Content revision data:
________________________
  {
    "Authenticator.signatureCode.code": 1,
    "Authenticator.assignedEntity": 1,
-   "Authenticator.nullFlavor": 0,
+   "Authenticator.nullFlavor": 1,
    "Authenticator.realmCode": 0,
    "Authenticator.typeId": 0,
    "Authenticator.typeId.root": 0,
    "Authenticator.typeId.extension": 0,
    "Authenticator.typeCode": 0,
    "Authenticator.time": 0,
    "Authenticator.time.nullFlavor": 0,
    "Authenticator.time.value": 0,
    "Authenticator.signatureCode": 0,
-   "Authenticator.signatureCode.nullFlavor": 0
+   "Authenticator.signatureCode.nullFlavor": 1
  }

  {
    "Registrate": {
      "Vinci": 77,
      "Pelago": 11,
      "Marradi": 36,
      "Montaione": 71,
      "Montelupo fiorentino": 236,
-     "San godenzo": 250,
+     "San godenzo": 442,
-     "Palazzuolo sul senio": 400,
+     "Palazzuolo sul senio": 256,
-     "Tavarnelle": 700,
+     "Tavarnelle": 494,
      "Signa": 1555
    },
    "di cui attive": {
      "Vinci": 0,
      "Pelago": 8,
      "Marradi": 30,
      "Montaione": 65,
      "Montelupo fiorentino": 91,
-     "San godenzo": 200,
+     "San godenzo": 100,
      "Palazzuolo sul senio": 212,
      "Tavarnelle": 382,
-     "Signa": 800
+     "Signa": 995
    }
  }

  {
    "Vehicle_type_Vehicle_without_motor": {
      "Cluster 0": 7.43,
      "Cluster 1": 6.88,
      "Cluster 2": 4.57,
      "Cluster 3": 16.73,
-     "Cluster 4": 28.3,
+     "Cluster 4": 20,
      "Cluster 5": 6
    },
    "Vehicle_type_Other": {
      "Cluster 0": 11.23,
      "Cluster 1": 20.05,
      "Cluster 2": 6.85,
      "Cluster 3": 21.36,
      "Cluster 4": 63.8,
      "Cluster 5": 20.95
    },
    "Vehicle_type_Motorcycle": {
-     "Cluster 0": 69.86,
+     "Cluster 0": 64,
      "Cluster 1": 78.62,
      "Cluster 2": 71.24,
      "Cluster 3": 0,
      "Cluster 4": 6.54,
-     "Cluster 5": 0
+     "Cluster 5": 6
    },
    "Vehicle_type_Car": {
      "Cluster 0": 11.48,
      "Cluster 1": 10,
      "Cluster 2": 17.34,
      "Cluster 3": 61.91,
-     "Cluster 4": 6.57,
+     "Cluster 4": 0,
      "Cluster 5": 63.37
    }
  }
________________________
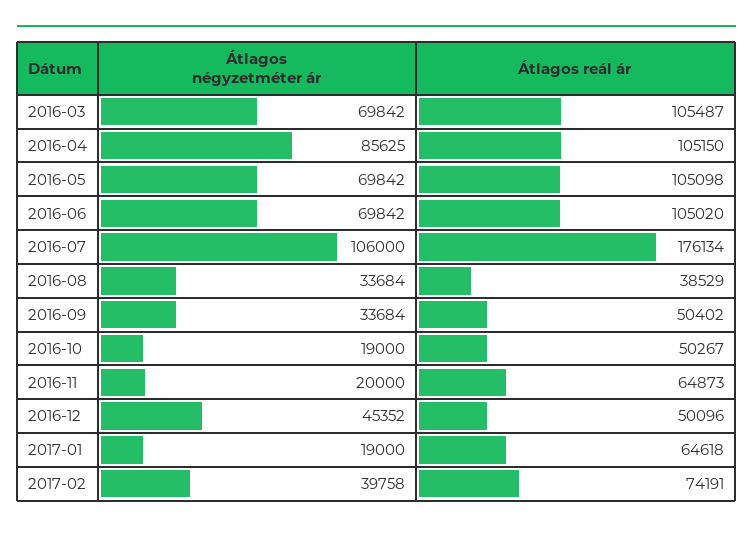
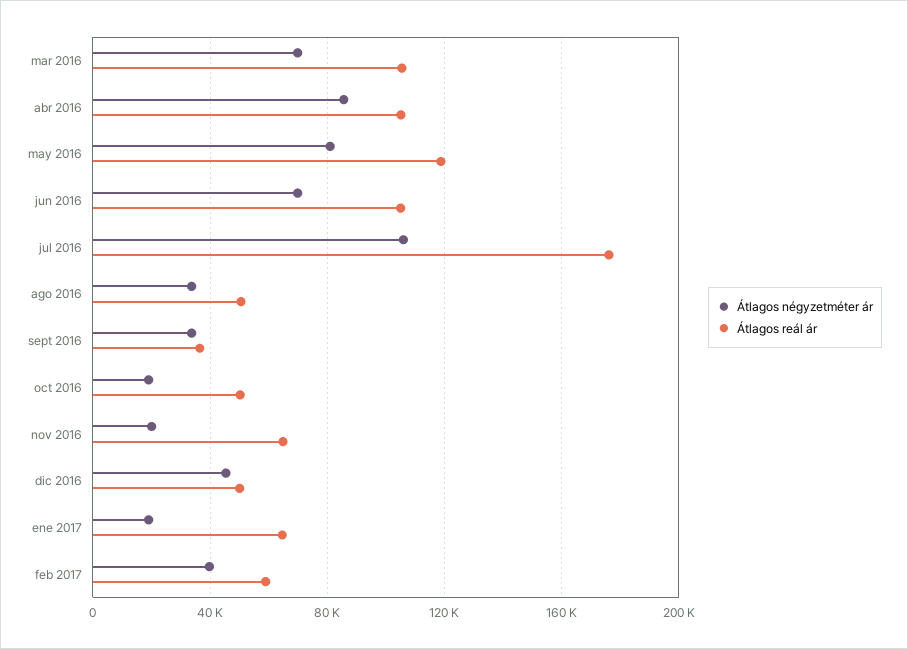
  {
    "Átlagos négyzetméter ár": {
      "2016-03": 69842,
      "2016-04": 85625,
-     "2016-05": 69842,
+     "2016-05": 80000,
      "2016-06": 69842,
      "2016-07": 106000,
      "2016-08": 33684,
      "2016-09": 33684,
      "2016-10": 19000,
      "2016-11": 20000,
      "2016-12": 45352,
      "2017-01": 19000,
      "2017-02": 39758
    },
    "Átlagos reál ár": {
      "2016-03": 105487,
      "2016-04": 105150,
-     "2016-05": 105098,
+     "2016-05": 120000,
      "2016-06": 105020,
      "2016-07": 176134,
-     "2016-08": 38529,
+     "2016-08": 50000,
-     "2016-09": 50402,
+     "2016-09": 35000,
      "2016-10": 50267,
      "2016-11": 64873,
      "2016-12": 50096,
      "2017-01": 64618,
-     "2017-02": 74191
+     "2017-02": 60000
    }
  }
________________________
[The problem] Read the entries above and find each line holding the word "signatureCode". Copy it out.

[Your response]
    "Authenticator.signatureCode.code": 1,
    "Authenticator.signatureCode": 0,
-   "Authenticator.signatureCode.nullFlavor": 0
+   "Authenticator.signatureCode.nullFlavor": 1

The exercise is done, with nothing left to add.